Republican Donald Trump and his vice president Mike Pence, won the presidency and Oklahoma by a land slide in the Nov. 8 general election.
Trump was elected president of the U.S. The final results were announced around 1:45 a.m. Nov. 9 by all major news outlets, including The Associated Press.
The presidential candidate needs 270 electoral votes to win. Trump defeated Clinton 276 to 218.
In Oklahoma, Trump defeated Republican Hillary Clinton and Libertarian Gary Johnson with more than 65 percent of the votes, according to the Oklahoma State Election Board. These results were known soon after polls closed on the evening of Nov. 8.
Senate and House a majority Republican.
State results include Republican James Lankford winning U.S. Senator with 67.7 percent of the votes.
All U.S. Representatives voted in were Republican. Those elects include:
- Markwayne Mullin winning District 2 with 70.61 percent of the votes,
- Frank Lucas winning District 3 with 78.29 percent of the votes,
- Tom Cole winning District 4 with 69.64 percent of the votes, and
- Steve Russell winning District 5 with 57.10 percent of the votes.
- James R. Winchester, Supreme Court District 5,
- Douglas L. Combs, Supreme Court District 8,
- Clancy Smith, Court of Criminal Appeals District 1,
- Robert L. Hudson, Court of Criminal Appeals District 2,
- Tom Thornbrugh, Court of Civil Appeals District 3,
- John F. Fischer, Court of Civil Appeals District 3, and
- Larry Joplin, Court of Civil Appeals District 4.
- Yes to SQ 776, which covers the death penalty, and clarifies whether the death penalty is fair, or cruel and unusual punishment. Voting yes means the death penalty will be in affect and left up tot he legislature.
- No to SQ 777, which is known as “The Right to Farm.” SQ 777 was generally called the most confusingly worded and controversial by voters on Nov. 8.
- No to SQ 779, which would’ve gave teachers a $5,000 pay raise by creating a limited purpose fund to improve public education with the use of increased sales tax.

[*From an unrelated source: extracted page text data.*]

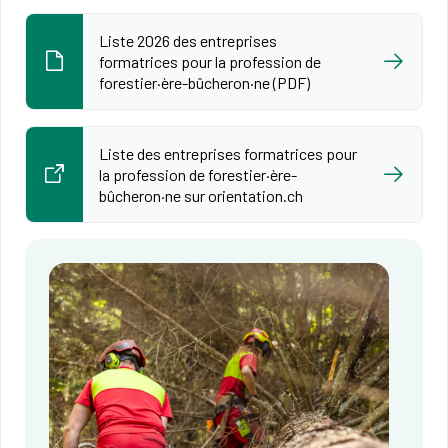
Liste 2026 des entreprises
formatrices pour la profession de
forestier·ère-bûcheron·ne (PDF)
Liste des entreprises formatrices pour
la profession de forestier·ère-
bûcheron·ne sur orientation.ch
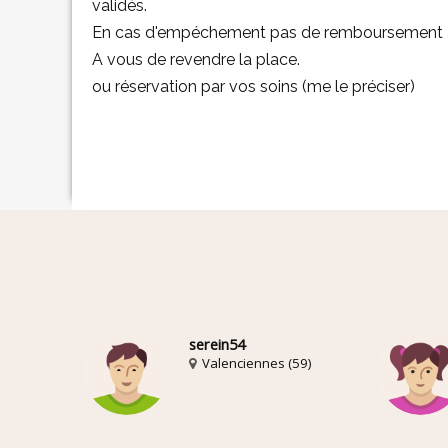
validés.
En cas d'empéchement pas de remboursement ap
A vous de revendre la place.
ou réservation par vos soins (me le préciser)
serein54
Valenciennes (59)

- Yes to SQs 780 and 781, bills that address sentencing reform. The two SQs work in tandem to raise the monetary amount for a felony, as well as allow the increase of money to be reinvested into mental health funding. SQ 780 reclassifies certain low-level offenses from a felony to a misdemeanor and SQ 781 will give the county the money saved. These questions had to be passed together.
- No to SQ 790, a SQ that comes after controversy with the Ten Commandments monument at the State Capitol. If passed, it would have repealed Article 2, Section 5 of the Oklahoma Constitution, which prohibits government from using public money or property for the direct or indirect benefit of any religion or religious institutions.
- Yes to SQ 792, a bill that reforms the state’s liquor laws. This SQ will repeal Article 28 of the Oklahoma Constitution and replace it with a new set of laws governing alcoholic beverages, making it so that general stores such as Wal-Mart would have a stronger role in alcohol business manufacturing. The mandate also increases the strength and potency of the liquor.
Disclaimer: These results are unofficial and unverified results. They are posted to the Election Board’s website as they are received. They will not include provisional ballot results until after 5 p.m. Nov. 11.